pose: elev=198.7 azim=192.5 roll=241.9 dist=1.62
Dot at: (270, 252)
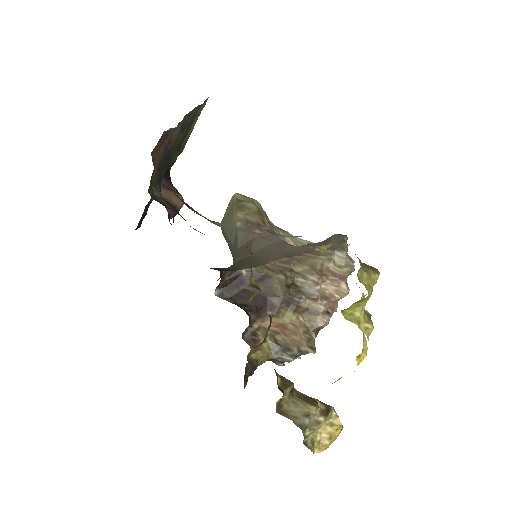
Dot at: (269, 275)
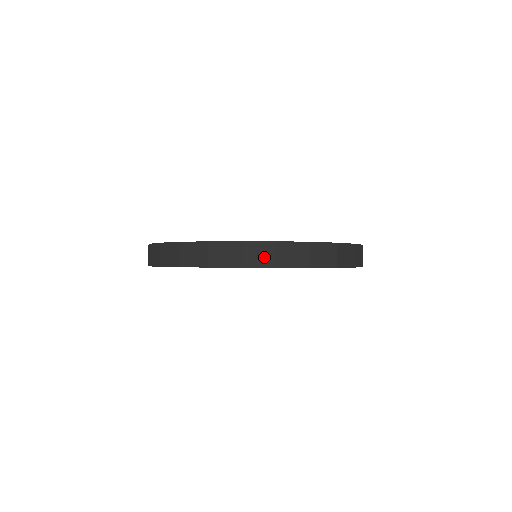
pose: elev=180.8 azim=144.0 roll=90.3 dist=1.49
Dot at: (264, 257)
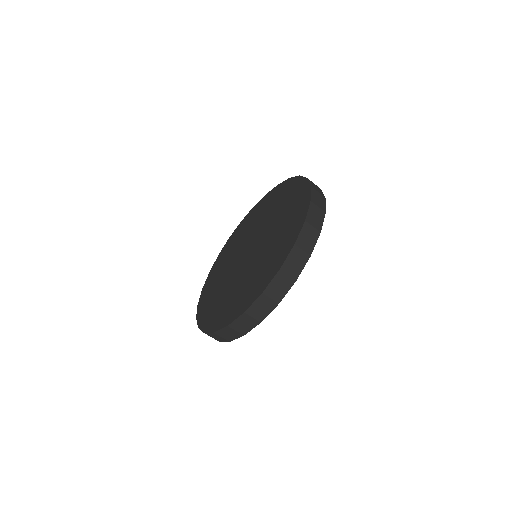
Dot at: (265, 307)
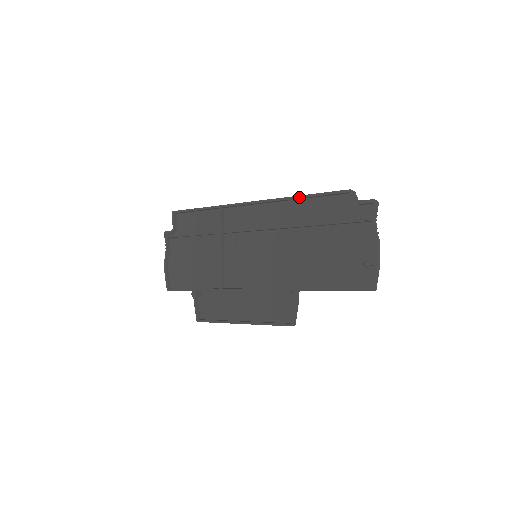
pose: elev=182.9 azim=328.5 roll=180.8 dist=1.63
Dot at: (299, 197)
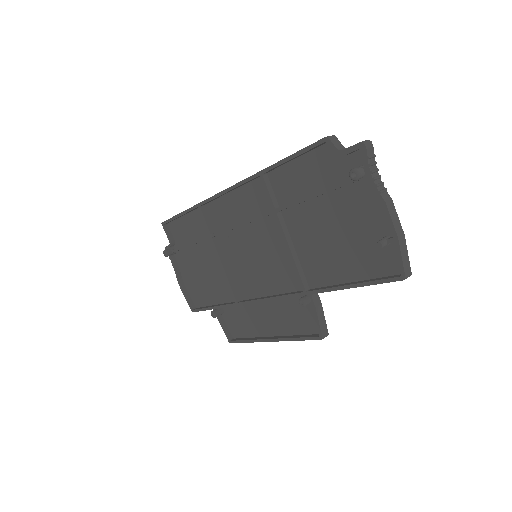
Dot at: (270, 168)
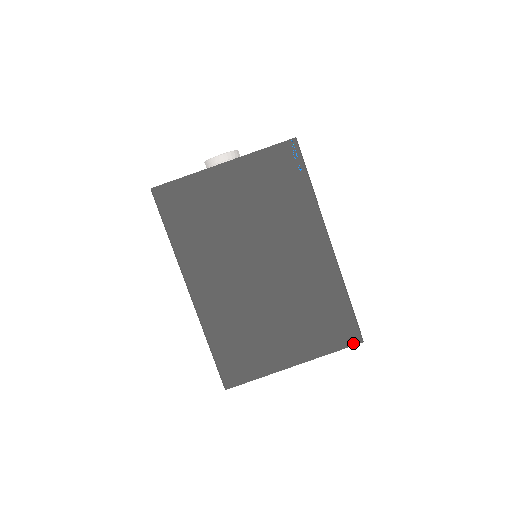
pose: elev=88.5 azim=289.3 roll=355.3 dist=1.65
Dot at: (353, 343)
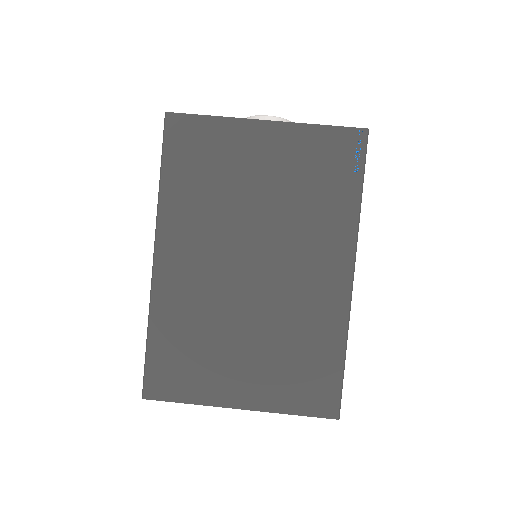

Exercise requirements:
Could you rewrite the rows above as a Markdown table with the columns Number and Line, giving each line its number and leaving out blank lines and the pictures?

Task response:
| Number | Line |
|---|---|
| 1 | pose: elev=198.7 azim=192.5 roll=241.9 dist=1.62 |
| 2 | Dot at: (270, 252) |
| 3 | Dot at: (269, 275) |
| 4 | pose: elev=180.8 azim=144.0 roll=90.3 dist=1.49 |
| 5 | Dot at: (264, 257) |
| 6 | Dot at: (265, 307) |
| 7 | pose: elev=182.9 azim=328.5 roll=180.8 dist=1.63 |
| 8 | Dot at: (299, 197) |
| 9 | Dot at: (270, 168) |
| 10 | pose: elev=88.5 azim=289.3 roll=355.3 dist=1.65 |
| 11 | Dot at: (353, 343) |